Shareholder Service
 

 

April 18, 2008



Dear Shareholder,

The last half of 2007 and continuing into 2008 has been a very challenging time for those companies operating in the financial services industry. We have always stressed quality in both our investment and loan portfolios. Thus, we have avoided investing in sub-prime loans and other exotic investment products, preferring to invest in government agency and high quality corporate securities and loans that are well secured and to borrowers we know and trust. Further, our capital has continued to increase and our Risk-Based Capital is at an all-time high.

As revealed in the accompanying financial statements, our net income was down $1.7 million in 2007. Although we are not satisfied with this performance, I would like to share a few observations we have made that might help you better understand what happened and why we feel 2007 was a good year. For the first time in years, we saw an increase in premium income. This resulted from our acquisition of ACAP at the end of 2006.

Our operating team did a great job in integrating the ACAP operation into UG. They were able to accomplish this while increasing operating expenses only $1.5 million, and ACAP performed right in line with what we had projected.

The biggest obstacle we faced in 2007 was claims, which were up $5.5 million over our 2006 levels, and $1.8 million above our projected level, and hopefully, this trend won’t continue.

Another way to look at our earnings performance is called EBITDA, or earnings before interest, taxes, depreciation and amortization or intangibles.

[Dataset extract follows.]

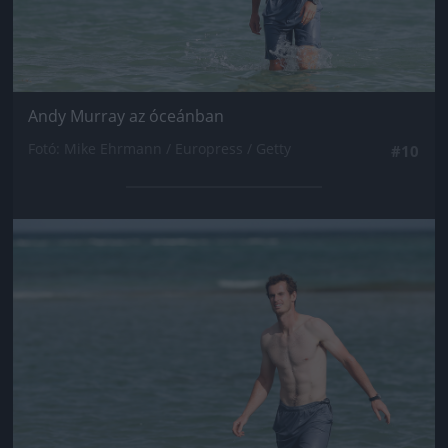
Andy Murray az óceánban
Fotó: Mike Ehrmann / Europress / Getty
#10
Jön még kép!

This measure provides a bit more insight as to the cash flow and real value of the business.
 

EBITDA

 

   2007

    2006

      2005

 
Income before taxes $4,074,063 $8,027,252 $1,899,613  
         
Interest expense 1,391,427 234,125 0  
Depreciation 1,015,083 1,801,507 2,206,023  
Amortization 4,462,075 3,076,201 2,471,984  
         
EBITDA $10,942,648 $13,139,085 $6,577,620  

In looking at this measure, EBITDA was up substantially in 2007 from 2005, but down from 2006. When considering our realized investment gains were $11.4 million in 2006, compared to $5.5 million in 2007 and only $1.4 million in 2005, we feel the operating business has performed very well.

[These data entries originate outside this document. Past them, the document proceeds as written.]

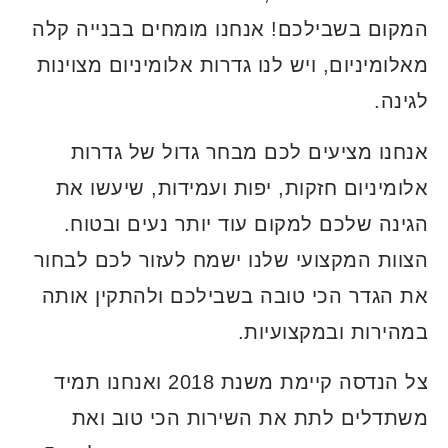
המקום בשבילכם! אנחנו מומחים בבנייה קלה
מאלומיניום, ויש לנו גדרות אלומיניום מצוינות
לגינה.
אנחנו מציעים לכם מבחר גדול של גדרות
אלומיניום חזקות, יפות ועמידות, שיעשו את
הגינה שלכם למקום עוד יותר נעים ובטוח.
הצוות המקצועי שלנו ישמח לעזור לכם לבחור
את הגדר הכי טובה בשבילכם ולהתקין אותה
במהירות ובמקצועיות.
צל הנדסה קיימת משנת 2018 ואנחנו תמיד
משתדלים לתת את השירות הכי טוב ואת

Looking ahead, we continue to seek out opportunities to perform administrative services (TPA) for other life insurance companies. We also plan to continue seeking out opportunities to grow through acquisition of other companies and/or blocks of business.

Finally, we plan to continue repurchasing shares of UTG stock under the stock repurchase program implemented in 2001. Through March 1, 2008, we have purchased over $2.6 million under this program.

As a shareholder, I can assure you that all our interests are best served by maintaining a strong, well-capitalized, low debt company, which we plan to do.